All-subgraph centrality (ASC) quantifies the importance of a node based on its participation in all connected subgraphs of a network [2]. For any subset of nodes \(S \subseteq \mathcal{N}\), let \(G_S\) denote the subgraph induced by \(S\). The set of all connected subgraphs that contain node \(i\) is \[\mathcal{A}(i, G) = \{\, S \subseteq \mathcal{N} \mid i \in S \text{ and } G_S \text{ is connected}\}.\]The all-subgraph centrality of node \(i\) is\[C_{\mathrm{ASC}}(i, G) = \log \bigl| \mathcal{A}(i, G) \bigr|,\]i.e., the logarithm of the number of connected subgraphs that include \(i\). Intuitively, all-subgraph centrality counts only connected subgraphs, since there is no justification for increasing the centrality of a node by including subgraphs in which it is not directly connected to other nodes. Nodes gain higher centrality if they participate in a larger number of connected subgraphs, reflecting their involvement in more diverse structural arrangements. The exact computation of the number of connected subgraphs \(|\mathcal{A}(i, G)|\) containing node \(i\) is generally intractable for large networks, since the number of connected subgraphs grows exponentially with graph size. In practice, \(|\mathcal{A}(i, G)|\) is estimated using approximation methods, such as restricting subgraphs to a fixed radius around \(i\) or using sampling techniques.

References

[1] Shvydun, S. (2025).
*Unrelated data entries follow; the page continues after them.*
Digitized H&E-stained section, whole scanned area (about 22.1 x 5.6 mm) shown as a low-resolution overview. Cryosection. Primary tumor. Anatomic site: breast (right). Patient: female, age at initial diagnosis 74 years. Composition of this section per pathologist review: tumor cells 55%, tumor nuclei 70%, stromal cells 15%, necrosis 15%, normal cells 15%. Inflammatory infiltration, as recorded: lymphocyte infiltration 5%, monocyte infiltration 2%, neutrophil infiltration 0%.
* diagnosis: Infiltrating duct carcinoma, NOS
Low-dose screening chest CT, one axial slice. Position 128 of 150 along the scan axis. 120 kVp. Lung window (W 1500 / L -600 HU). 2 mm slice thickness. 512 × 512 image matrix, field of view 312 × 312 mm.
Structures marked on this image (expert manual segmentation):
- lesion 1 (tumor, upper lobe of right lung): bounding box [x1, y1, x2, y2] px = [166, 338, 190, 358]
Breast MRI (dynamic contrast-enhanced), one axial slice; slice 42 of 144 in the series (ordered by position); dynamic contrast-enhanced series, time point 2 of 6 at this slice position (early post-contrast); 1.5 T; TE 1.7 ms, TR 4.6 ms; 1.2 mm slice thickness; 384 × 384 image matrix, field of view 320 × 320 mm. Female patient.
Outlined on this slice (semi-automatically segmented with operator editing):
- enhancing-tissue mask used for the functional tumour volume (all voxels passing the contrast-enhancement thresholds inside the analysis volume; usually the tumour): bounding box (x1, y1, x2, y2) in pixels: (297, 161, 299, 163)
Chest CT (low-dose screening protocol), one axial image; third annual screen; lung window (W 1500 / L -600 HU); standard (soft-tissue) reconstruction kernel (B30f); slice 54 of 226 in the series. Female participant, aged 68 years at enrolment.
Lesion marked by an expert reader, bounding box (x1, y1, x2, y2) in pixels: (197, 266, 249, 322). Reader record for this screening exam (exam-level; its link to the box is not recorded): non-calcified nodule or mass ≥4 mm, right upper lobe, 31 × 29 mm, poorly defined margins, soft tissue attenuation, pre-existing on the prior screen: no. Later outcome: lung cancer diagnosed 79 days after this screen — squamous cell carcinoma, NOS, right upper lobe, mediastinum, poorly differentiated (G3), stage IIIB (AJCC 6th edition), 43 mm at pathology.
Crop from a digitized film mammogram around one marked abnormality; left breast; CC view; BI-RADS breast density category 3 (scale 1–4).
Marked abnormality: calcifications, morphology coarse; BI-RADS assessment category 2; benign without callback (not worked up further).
Zoo of Centralities: Encyclopedia of Node Metrics in Complex Networks. arXiv: 2511.05122 https://doi.org/10.48550/arXiv.2511.05122
[2] Riveros, C., & Salas, J. (2020). A family of centrality measures for graph data based on subgraphs. In 23rd international conference on database theory (icdt 2020) (pp. 23-1). Schloss Dagstuhl–Leibniz-Zentrum für Informatik. doi: 10.1145/3649134.